In Java, I've been trying to write a String to a file using UTF-8 encoding which will later be read by another program written in a different programming language. While doing so I noticed that the bytes created when encoding a String into a byte array didn't seem to have the correct byte values.

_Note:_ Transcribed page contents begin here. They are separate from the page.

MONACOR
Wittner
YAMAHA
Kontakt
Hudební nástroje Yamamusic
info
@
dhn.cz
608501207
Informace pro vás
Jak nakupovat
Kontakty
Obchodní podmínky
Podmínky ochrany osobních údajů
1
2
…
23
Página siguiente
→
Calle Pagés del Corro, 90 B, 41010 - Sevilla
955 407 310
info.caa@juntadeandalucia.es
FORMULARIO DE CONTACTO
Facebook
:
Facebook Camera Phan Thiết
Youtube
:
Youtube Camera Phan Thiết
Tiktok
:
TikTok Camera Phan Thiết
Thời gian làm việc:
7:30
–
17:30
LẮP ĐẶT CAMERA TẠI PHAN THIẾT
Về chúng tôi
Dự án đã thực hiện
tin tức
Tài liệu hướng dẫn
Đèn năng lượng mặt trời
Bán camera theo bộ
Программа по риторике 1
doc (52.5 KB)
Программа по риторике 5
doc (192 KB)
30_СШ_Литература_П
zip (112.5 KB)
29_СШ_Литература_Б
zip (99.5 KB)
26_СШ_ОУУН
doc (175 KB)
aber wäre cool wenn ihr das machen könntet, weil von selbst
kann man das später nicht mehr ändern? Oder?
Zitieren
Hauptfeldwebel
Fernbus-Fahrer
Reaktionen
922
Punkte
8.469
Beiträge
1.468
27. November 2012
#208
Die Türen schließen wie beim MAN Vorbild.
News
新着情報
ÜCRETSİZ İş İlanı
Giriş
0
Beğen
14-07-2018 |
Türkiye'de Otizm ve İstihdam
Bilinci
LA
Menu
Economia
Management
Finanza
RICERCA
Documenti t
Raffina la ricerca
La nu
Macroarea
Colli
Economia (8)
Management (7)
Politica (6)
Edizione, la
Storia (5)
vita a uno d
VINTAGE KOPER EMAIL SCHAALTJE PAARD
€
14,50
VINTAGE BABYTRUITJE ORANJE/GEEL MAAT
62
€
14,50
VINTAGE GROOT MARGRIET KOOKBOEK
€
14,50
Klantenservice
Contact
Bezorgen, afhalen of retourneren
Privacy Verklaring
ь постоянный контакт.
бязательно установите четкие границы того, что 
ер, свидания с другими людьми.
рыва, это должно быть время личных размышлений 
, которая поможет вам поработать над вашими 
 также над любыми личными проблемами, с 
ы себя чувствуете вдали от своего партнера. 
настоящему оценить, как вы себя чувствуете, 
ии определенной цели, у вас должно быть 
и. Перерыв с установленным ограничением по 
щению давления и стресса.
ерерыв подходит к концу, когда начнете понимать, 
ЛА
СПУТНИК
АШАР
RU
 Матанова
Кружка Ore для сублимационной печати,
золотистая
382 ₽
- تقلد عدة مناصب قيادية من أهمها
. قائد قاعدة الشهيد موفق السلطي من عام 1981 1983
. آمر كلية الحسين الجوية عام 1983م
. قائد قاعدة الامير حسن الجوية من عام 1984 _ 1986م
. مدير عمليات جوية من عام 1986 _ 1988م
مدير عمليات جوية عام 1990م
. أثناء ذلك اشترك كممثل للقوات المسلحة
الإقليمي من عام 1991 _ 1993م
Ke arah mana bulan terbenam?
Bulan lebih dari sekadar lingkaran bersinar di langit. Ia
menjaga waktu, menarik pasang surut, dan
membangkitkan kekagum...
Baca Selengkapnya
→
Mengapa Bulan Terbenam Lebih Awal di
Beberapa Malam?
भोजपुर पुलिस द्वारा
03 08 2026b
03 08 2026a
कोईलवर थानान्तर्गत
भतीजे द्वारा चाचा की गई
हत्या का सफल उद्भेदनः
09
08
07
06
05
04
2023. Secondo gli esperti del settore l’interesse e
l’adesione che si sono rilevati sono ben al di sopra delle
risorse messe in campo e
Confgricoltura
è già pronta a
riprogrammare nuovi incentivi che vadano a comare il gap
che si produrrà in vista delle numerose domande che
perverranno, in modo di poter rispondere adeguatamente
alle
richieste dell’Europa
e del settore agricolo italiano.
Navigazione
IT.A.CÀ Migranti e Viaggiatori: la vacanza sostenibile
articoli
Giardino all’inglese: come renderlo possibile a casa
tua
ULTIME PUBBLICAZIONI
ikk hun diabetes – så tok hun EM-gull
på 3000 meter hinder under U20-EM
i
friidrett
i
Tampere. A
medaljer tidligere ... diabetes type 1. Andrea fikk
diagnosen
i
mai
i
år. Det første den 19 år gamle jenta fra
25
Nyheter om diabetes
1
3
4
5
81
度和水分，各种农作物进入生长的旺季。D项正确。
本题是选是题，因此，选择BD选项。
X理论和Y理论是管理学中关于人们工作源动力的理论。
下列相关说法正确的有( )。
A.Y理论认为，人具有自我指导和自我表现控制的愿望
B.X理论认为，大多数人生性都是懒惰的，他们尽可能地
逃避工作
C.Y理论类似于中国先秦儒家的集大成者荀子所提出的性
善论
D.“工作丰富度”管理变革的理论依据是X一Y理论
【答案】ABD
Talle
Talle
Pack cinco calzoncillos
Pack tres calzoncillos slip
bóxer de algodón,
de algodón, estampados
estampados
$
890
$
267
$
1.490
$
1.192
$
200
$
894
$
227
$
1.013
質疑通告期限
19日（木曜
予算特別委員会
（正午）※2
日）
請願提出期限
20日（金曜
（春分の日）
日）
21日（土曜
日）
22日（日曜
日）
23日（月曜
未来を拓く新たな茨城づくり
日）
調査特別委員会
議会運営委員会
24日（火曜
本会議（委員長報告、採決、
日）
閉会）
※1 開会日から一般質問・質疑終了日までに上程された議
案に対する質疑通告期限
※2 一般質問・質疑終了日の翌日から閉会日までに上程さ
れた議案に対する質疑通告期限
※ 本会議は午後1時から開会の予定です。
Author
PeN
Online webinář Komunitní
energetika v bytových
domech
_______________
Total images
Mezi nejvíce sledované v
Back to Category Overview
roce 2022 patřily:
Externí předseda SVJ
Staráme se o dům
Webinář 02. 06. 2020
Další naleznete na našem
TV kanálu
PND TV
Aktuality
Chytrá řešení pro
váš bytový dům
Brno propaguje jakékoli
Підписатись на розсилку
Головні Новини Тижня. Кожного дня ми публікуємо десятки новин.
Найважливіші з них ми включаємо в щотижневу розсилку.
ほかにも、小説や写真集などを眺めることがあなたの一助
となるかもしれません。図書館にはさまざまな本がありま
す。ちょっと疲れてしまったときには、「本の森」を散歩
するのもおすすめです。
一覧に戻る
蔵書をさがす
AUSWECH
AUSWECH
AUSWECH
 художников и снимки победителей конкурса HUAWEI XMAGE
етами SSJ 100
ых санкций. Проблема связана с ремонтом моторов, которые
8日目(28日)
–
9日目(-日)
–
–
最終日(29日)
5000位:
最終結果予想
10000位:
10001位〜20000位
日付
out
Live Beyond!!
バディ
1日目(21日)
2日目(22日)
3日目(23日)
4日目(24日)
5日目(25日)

I narrowed down the problem to the symbol "£" which seems to produce incorrect bytes when encoded to UTF-8
byte[] byteArray = "£".getBytes(Charset.forName("UTF-8"));
// Print out the Byte Array of the UTF-8 converted string
// Upcast byte values to print the bytes as unsigned
for (byte signedByte : byteArray) {
System.out.print((signedByte & 0xFF) + " ");
}
This outputs 6 bytes with the decimal values: 239 190 130 239 189 163, in hex this is: ef be 82 ef bd a3
http://www.utf8-chartable.de/ however says that the values for "£" in hex is: c2 a3, the output should then be: 194 163
Other strings seem to produce correct bytes when encoded as UTF-8, so I'm wondering why Java is producing these 6 bytes for "£", and how I should go about properly converting by Strings to byte arrays using UTF-8 encoding
I have also tried
OutputStreamWriter out = new OutputStreamWriter(new FileOutputStream(outputFile), "UTF-8");
out.write("£");
out.close();
but this produced the same 6 bytes